Man those Chrome wheels really set it off.


----------



## Hilltop Raceway (Feb 12, 2006)

Yea, I'm liking that chrome myself!!! ... RM


----------



## videojimmy (Jan 12, 2006)

I'm thinking about trying to find some nicer chrome engines for them...
I like the cars, but the engines are lacking...in my opinion. 

I like the chrome hubs too!


----------



## slotcarman12078 (Oct 3, 2008)

Hellllloooooooooooooo Alclad!!!


----------



## wheelz63 (Mar 11, 2006)

fordcowboy said:


> I got my top fuel cars in the mail yesterday. So I took them out, did nothing to them & put 'em on the track. At 18 volts & 17'+ this is the ET's & MPH I got:
> US Army .9749 ET, 15.25 MPH
> Fram 1.0212 ET, 16.31 MPH
> Coparts .9633 ET, 16.84 MPH
> ...


hey Lendell, i beleive that was matco tools has the antwon brown rails set for 139.99

Richard


----------



## Joe65SkylarkGS (Feb 15, 2010)

Got mine today, thank you.


----------



## fordcowboy (Dec 27, 1999)

Your righ wheelz63 it is matco. sorry guys. lendell


----------



## onefastmustang (Dec 3, 2011)

Nice pics, I really like the army car with the chrome wheels.


----------



## kiwidave (Jul 20, 2009)

I got these wheels in a deal but I think they are from seller "slot car device" or something similar on Ebay. Wish I had some fronts!
Videojimmy, Your right on the money there! I'm looking out for a replacement engine as well.
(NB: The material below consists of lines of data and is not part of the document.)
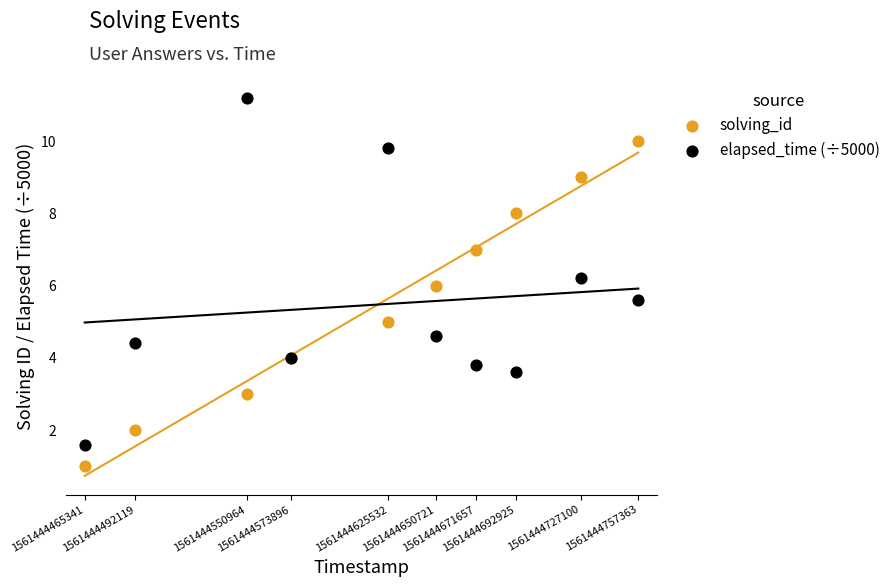

Which series reaches the minimum Y coordinate?

solving_id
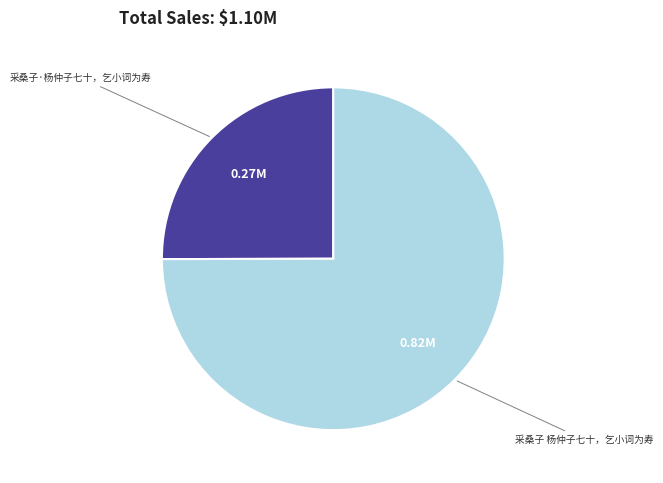

Does any single category account for the majority?

Yes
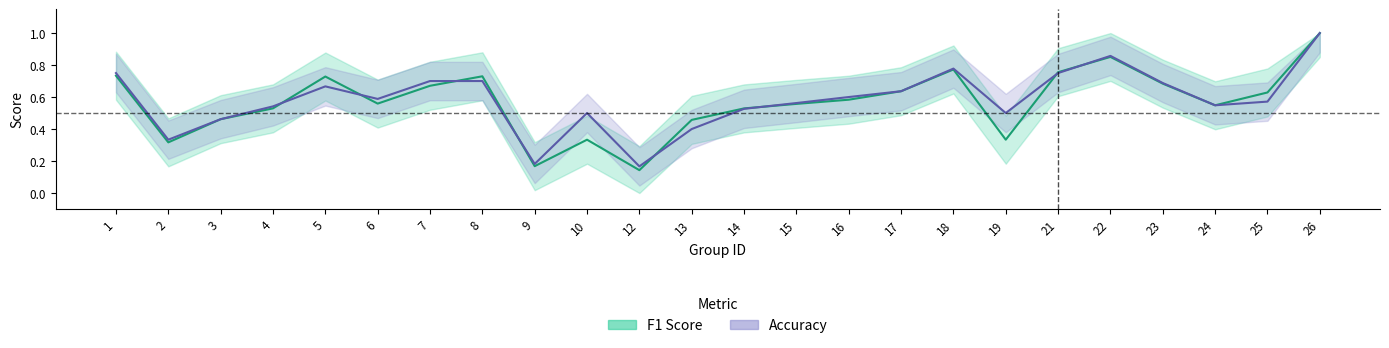

Which label corresponds to the smallest value in the chart?

12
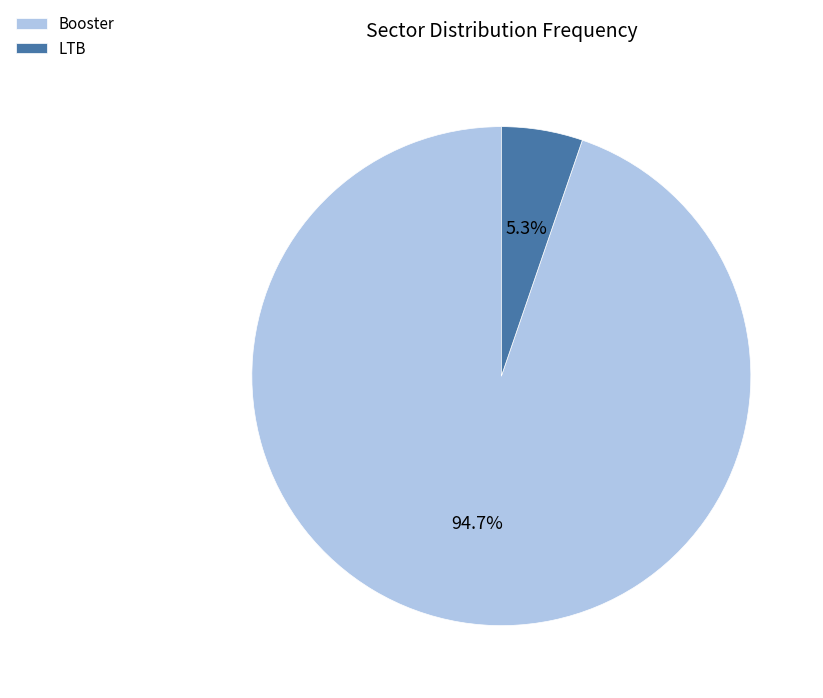

Which has a higher value, Booster or LTB?

Booster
Do you guys think a 1/24 engine might work? I'm thinking most of the inside of the engine dremeled out and lowered over the chassis. I don't have anything to 1/24 to get an idea of scale.


----------



## Joe65SkylarkGS (Feb 15, 2010)

Yea Dave thats Jeff.

If we can get some dimensions for him on the fronts, I can call him and see if he can make some. I'm sure he wouldn't mind selling them to us!!

I was thinking of sending the engines on them out for chroming?? What do ya think about that?


----------



## kiwidave (Jul 20, 2009)

They will be shiny but still funky!!!


----------



## alpink (Aug 22, 2010)

kiwi, 1/24 will eb way too big. think 1/43 maybe. 1/50 would be ideal.


----------



## kiwidave (Jul 20, 2009)

Thank you Al.


----------



## Jim Norton (Jun 29, 2007)

My first reaction seeing these cars was why black wheels? Silver or even molded gray wheels would have looked so much better as this thread shows!

Jim Norton
Huntsville, AL


----------



## Hilltop Raceway (Feb 12, 2006)

I agree and would love to have seen some chrome, but the big boys don't have it either...RM

http://www.google.com/imgres?q=alan...tbnw=221&start=32&ndsp=29&ved=1t:429,r:3,s:32


----------



## Jim Norton (Jun 29, 2007)

Had to see it to believe it. Thanks!

Jim Norton
Huntsville, AL


----------